On Tue, Apr 22, 2025 at 09:31:14AM +0200, Christian Brauner wrote:
> On Mon, Apr 21, 2025 at 05:29:47PM +0100, Al Viro wrote:
> > On Mon, Apr 21, 2025 at 09:56:20AM +0200, Christian Brauner wrote:
> > > On Mon, Apr 21, 2025 at 04:35:09AM +0100, Al Viro wrote:
> > > > Not since 8f2918898eb5 "new helpers: vfs_create_mount(), fc_mount()"
> > > > back in 2018. Get rid of the dead checks...
> > > >
> > > > Signed-off-by: Al Viro <viro@xxxxxxxxxxxxxxxxxx>
> > > > ---
> > >
> > > Good idea. Fwiw, I've put this into vfs-6.16.mount with some other minor
> > > stuff. If you're keeping it yourself let me know.
> >
> > Not sure... I'm going through documenting the struct mount lifecycle/locking/etc.
> > and it already looks like there will be more patches, but then some are going
> > to be #fixes fodder.
> >
> > Example caught just a couple of minutes ago: do_lock_mount()
> > if (beneath) {
> > m = real_mount(mnt);
> > read_seqlock_excl(&mount_lock);
> > dentry = dget(m->mnt_mountpoint);
> > read_sequnlock_excl(&mount_lock);
> > } else {
> > dentry = path->dentry;
> > }
> >
> > inode_lock(dentry->d_inode);
> > What's to prevent the 'beneath' case from getting mnt mount --move'd
> > away *AND* the ex-parent from getting unmounted while we are blocked
> > in inode_lock?
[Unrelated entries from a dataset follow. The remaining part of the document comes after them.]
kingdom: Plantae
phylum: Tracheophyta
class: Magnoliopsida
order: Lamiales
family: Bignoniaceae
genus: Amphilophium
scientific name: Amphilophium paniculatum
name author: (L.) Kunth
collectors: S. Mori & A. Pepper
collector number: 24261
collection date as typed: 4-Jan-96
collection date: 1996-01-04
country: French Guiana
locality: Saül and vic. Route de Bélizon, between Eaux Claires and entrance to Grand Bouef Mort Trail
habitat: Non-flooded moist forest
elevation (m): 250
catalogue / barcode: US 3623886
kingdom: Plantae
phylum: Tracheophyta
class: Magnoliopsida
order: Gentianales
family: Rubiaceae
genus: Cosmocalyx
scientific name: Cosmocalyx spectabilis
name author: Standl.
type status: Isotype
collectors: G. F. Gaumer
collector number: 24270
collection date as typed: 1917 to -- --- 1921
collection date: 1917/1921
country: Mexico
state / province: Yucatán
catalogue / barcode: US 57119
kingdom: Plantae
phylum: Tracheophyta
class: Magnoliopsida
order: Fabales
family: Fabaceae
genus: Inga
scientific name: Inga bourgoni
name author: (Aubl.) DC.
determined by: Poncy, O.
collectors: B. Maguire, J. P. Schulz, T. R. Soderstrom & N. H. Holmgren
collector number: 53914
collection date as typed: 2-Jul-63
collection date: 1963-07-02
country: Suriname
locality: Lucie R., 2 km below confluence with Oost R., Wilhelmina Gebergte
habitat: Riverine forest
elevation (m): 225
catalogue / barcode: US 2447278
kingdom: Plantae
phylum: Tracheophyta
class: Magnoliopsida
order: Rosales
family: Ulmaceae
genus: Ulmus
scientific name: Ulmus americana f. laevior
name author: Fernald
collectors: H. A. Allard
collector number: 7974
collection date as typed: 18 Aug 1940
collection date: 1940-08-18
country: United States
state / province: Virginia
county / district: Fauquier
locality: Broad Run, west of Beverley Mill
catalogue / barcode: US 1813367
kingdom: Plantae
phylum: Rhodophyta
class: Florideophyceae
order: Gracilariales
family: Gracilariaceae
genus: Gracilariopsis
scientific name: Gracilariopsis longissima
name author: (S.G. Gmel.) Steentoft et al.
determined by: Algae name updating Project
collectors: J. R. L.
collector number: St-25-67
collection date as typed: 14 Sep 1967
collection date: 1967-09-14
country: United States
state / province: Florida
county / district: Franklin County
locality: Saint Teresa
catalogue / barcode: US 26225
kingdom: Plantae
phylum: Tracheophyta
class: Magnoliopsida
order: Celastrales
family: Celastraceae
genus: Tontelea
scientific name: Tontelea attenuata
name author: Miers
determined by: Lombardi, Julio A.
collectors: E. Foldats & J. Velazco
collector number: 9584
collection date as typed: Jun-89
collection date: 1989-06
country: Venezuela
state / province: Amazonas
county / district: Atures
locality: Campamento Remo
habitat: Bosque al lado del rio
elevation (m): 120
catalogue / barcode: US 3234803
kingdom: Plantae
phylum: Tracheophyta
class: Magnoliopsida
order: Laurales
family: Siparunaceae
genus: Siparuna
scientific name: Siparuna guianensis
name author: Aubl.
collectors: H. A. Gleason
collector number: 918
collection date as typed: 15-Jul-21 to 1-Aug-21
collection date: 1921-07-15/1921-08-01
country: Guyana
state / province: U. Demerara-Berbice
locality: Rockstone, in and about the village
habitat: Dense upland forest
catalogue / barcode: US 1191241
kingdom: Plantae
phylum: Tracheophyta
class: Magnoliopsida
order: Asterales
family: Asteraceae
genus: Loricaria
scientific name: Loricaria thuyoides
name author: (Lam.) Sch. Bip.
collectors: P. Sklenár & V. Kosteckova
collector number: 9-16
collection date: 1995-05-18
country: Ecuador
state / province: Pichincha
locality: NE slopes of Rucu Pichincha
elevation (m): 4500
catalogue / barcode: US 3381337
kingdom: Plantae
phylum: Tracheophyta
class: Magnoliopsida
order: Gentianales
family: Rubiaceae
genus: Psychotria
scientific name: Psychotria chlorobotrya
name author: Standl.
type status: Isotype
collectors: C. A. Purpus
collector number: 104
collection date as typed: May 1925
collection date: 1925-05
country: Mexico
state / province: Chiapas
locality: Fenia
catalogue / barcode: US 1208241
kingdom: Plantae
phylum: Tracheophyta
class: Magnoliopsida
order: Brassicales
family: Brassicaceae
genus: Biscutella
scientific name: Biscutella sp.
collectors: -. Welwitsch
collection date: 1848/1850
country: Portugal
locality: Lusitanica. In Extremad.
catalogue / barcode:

At this point we are not holding any locks whatsoever
> > (and all mount-related locks nest inside inode_lock(), so we couldn't
> > hold them there anyway).
> >
> > Hit that race and watch a very unhappy umount...
>
> If it gets unmounted or moved we immediately detect this in the next line:
>
> if (beneath && (!is_mounted(mnt) || m->mnt_mountpoint != dentry)) {
Sure, we would - *AFTER* we get through that inode_lock().
Consider the following setup:
mkdir foo
mkdir bar
mkdir splat
mount -t tmpfs none foo # mount 1
mount -t tmpfs none bar # mount 2
mkdir bar/baz
mount -t tmpfs none bar/baz # mount 3
then
A: move_mount(AT_FDCWD, "foo", AT_FDCWD, "bar/baz", MOVE_MOUNT_BENEATH)
gets to do_move_mount() and into do_lock_mount() called by it.
path->mnt points to mount 3, path->dentry - to its root. Both are pinned.
do_lock_mount() goes into the first iteration of loop. beneath is true,
so it picks dentry - that of #3 mountpoint, i.e. "/baz" on #2 tmpfs instance.
At that point refcount of that dentry is 3 - one from being a positive on
tmpfs, one from being a mountpoint and one more just grabbed by do_lock_mount().
Now we enter inode_lock(dentry->d_inode). Note that at that point A is not
holding any locks. Suppose it gets preempted at this moment for whatever reason.
B: mount --move bar/baz splat
Proceeds without any problems, mount #3 gets moved to "splat". Now refcount
of mount #2 is not pinned by anything and refcount of "/baz" on it is 2, since
it's no longer a mountpoint.
B: umount bar
... and now it hits the fan, since the refcount of mount #2 is not elevated by
anything, so we do not hit -EBUSY and proceed through umount(2) all the way to
kill_litter_super(), which drops the refcount of "/baz" to 1 and calls kill_anon_super().
Which gets to shrink_dcache_for_umount() and from there - to umount_check() on
that dentry. You get yelled at, then you get yelled at again for busy inodes
after umount (that dentry is pinning the inode down), etc. Superblock of #2
is freed.
A: regains CPU. is_mounted() is true (now at splat instead of bar/baz, but still
mounted), ->mnt_mountpoint does not match.
All right, inode_unlock(dentry->d_inode), then dput(dentry) and now the refcount
of that dentry finally hits zero. We get iput() on its inode, followed by
shmem_evict_inode() which is where we finally oops.
As for the second issue... Normal callers of unlock_mount() do have a struct path
somewhere that pins the location we are dealing with. However, 'beneath' case
of do_move_mount() does not - it relies upon the sucker being a mountpoint all
along. Which is fine until you drop namespace_sem. As soon as namespace_unlock()
has been called, there's no warranty that it will _stay_ a mountpoint. Moving
that inode_unlock() before the namespace_unlock() avoids that scenario.